Human germ cell development is poorly understood with most of our knowledge derived by extrapolation of studies in mice. Nonetheless, although human germ cell development undoubtedly shares similarity to that of the mouse given their similarities in embryology, it is also clear that genetic requirements for human germ cell development are unique. This is illustrated by a number of observations. First, there are several Y chromosome genes, including the DAZ
genes, that are absent in mice (26
). Thus, understanding their role and that of related homologs, such as DAZL
whose functions appear to overlap at least minimally, is difficult (or impossible) on a genetic background that lacks key regulators. Second, similarly in the case of X chromosome, women require two X chromosomes for oocyte development, whereas mice are fertile with just a single X (30
). Third, it has been observed that reproductive genes and proteins may evolve rapidly (33
). Indeed, the human genes, STELLAR
, encode examples of extremely divergent proteins that are expressed in germ cells. Mouse and human Stella
homologs are just 30% identical at the amino acid level and have distinct differences in expression (14
). Fourth, it is clear that humans are remarkably infertile compared with other species, with nearly half of the infertility cases linked to faulty germ cell development (36
). Finally, humans are remarkably imprecise in carrying out some key aspects of germ cell development that are reportedly the most highly conserved. For example, meiotic chromosome missegregation is rare in most model organisms. In the common yeast, chromosome missegregation occurs in ~1/10 000 cells. In flies, missegregation occurs in 1/1000 to 1/2000 cells and in mice in ≤1/100. In humans, meiotic chromosome missegregation occurs in 5–20% or more of cells depending on sex and age (37
). Thus, there are fundamental differences in the genetics, biology and pathology of human germ cell development, compared with model organisms, that merit studies of human germ cell development per se
. Yet, given the timeline of human germ cell development in vivo
in the first trimester, it has not been possible to probe gene function on a human genome background.
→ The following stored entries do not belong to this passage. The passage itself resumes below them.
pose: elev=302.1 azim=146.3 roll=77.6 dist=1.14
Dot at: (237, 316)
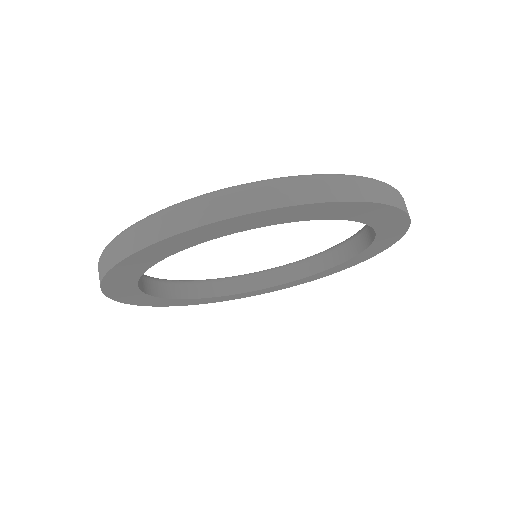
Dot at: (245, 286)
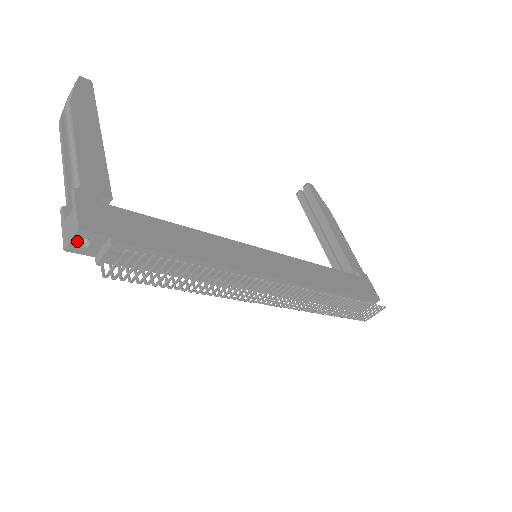
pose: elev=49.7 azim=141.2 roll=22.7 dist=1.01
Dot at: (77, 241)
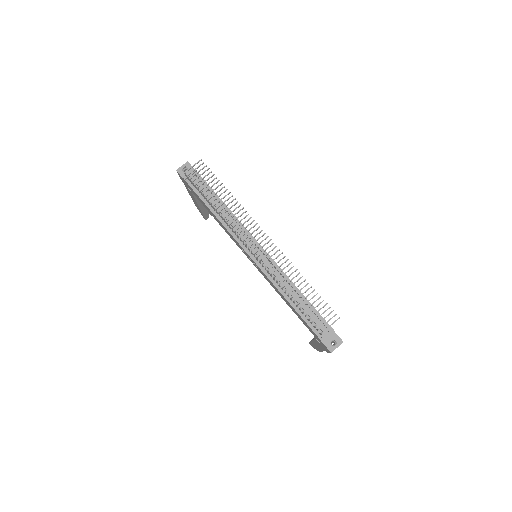
Dot at: (183, 171)
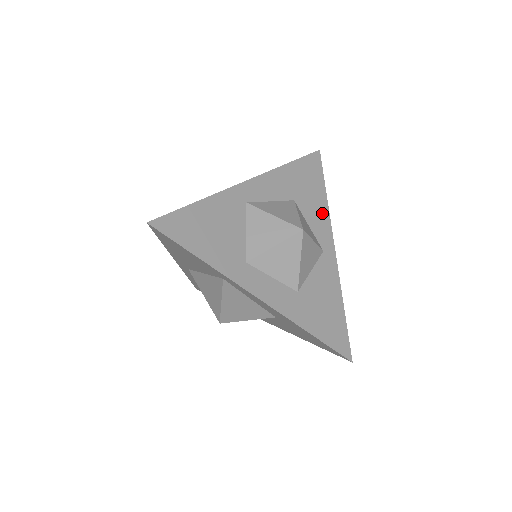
Recently, the differentiation of hESCs has been used to probe gene function in human germ cell development (15
). In these studies, human germ cell development was assessed following silencing and overexpressing of genes of the DAZ
gene family that encode germ cell-specific cytoplasmic RNA-binding proteins (not transcription factors). Results indicated that human germ cell formation and developmental progression could be modulated by the DAZ
gene family with human DAZL
shown to function in PGC formation, whereas the Y chromosome homolog, DAZ
, and closely related autosomal homology, BOULE
, promoted later stages of meiosis and development of haploid gametes. In spite of these successes, however, further genetic analysis is clearly justified; the use of iPSCs would allow us to take advantage of naturally occurring human genetic variants, including complex deletions and rearrangement, for further analysis.
In this study, we show that human adult and fetal somatic cell-derived iPSC lines can differentiate to PGCs in a similar manner to hESCs, with some differences noted. In addition, we observed that like hESCs, germ cells differentiated from iPSCs entered meiosis, a functional marker of germ cell formation and differentiation, when DAZ family proteins were overexpressed. Furthermore, data indicate that the iPSC lines can differentiate to haploid cells with characteristic staining of ACROSIN for spermatid. With these results, we suggest that iPSCs may provide a useful platform for the study of human germ cell development and infertility defects. Indeed, our data indicate that germ cell differentiation may occur more spontaneously in iPSCs than in hESCs. This may be linked to the process of reprogramming, enhanced expression of pluripotency markers or a preferential differentiation to germline rather than somatic cell derivatives.
Finally, we note that although a major cause of infertility is the production of few or no germ cells, often associated with meiotic defects, today's treatments for infertility are largely ineffective for those with few or no germ cells (38
). We envision that the production of germ cells from iPSCs may enable direct screening and assay not only of genetic factors but also for chemicals or small molecules that promote germ cell survival or demise. Ultimately, this may contribute to new strategies for the diagnosis and treatment of infertility, a common health problem that affects 10–15% of reproductive-age couples.